Oh, sorry, I completely failed to read the meaning of the Columns.

> lookup3:
>
> Small key speed test - 4-byte keys - 30.17 cycles/hash
> Small key speed test - 8-byte keys - 31.00 cycles/hash
> Small key speed test - 16-byte keys - 49.00 cycles/hash
>
> xxh3low:
>
> Small key speed test - 4-byte keys - 29.00 cycles/hash
> Small key speed test - 8-byte keys - 29.58 cycles/hash
> Small key speed test - 16-byte keys - 37.00 cycles/hash

The winner of the "Small key speed test" competition seems to be:

ahash64 "ahash 64bit":
Small key speed test - 4-byte keys - 24.00 cycles/hash
Small key speed test - 8-byte keys - 24.00 cycles/hash
Small key speed test - 16-byte keys - 26.98 cycles/hash

Looks like it's a popular one, e.g. it's used by Rust in their std::collections::HashSet.

Another notable property of ahash64 is that it's "DOS resistant",
but it isn't crucial for our use case, since we exclusively target
auto-generated primary keys which are not influenced by end-users.

> Not sure what you mean by "optimizing for space" - I imagined the
> on-disk format would just use the same hash table with tiny amount of
> free space (say 10% and not ~%50).

With "optimizing for space" I meant trying to find some alternative or
intermediate data structure that is more likely to be compressible,
like your idea of sorting the data.
What I wondered was if the on-disk format would be affected by
the choice of hash function.

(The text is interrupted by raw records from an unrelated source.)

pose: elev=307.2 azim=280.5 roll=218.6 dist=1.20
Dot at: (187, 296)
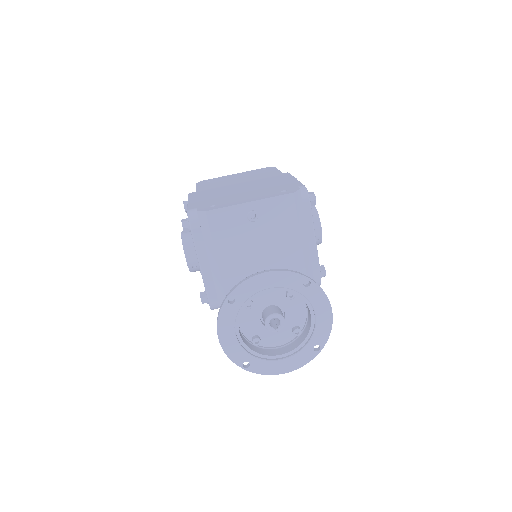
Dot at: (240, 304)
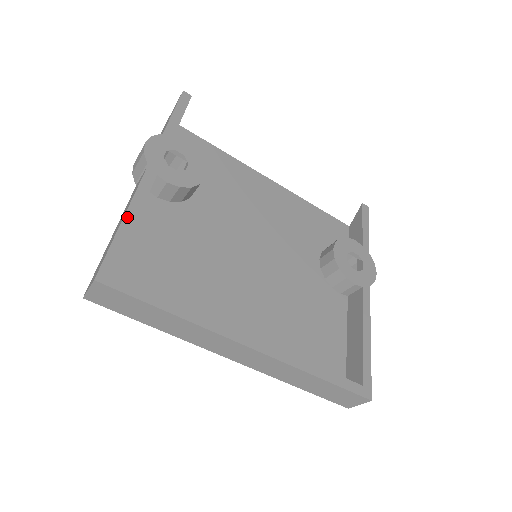
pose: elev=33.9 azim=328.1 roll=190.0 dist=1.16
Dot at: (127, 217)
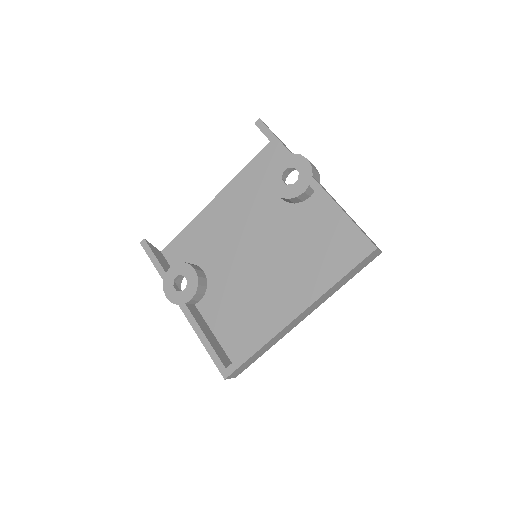
Dot at: (201, 340)
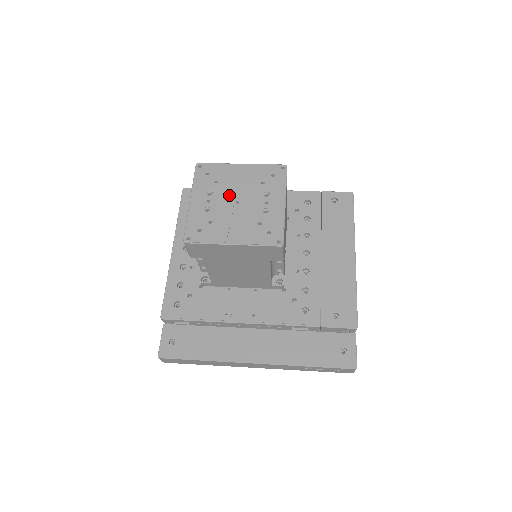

I guess it wouldn't, if the hashset
is created by adding the elements one-by-one by iterating
through the elements by reading the on-disk format.
But I thought maybe something more advanced could be
done, where conversion between the on-disk format
and the in-memory format could be done without naively
iterating through all elements, i.e. something less complex
than O(n).
No idea what that mechanism would be though.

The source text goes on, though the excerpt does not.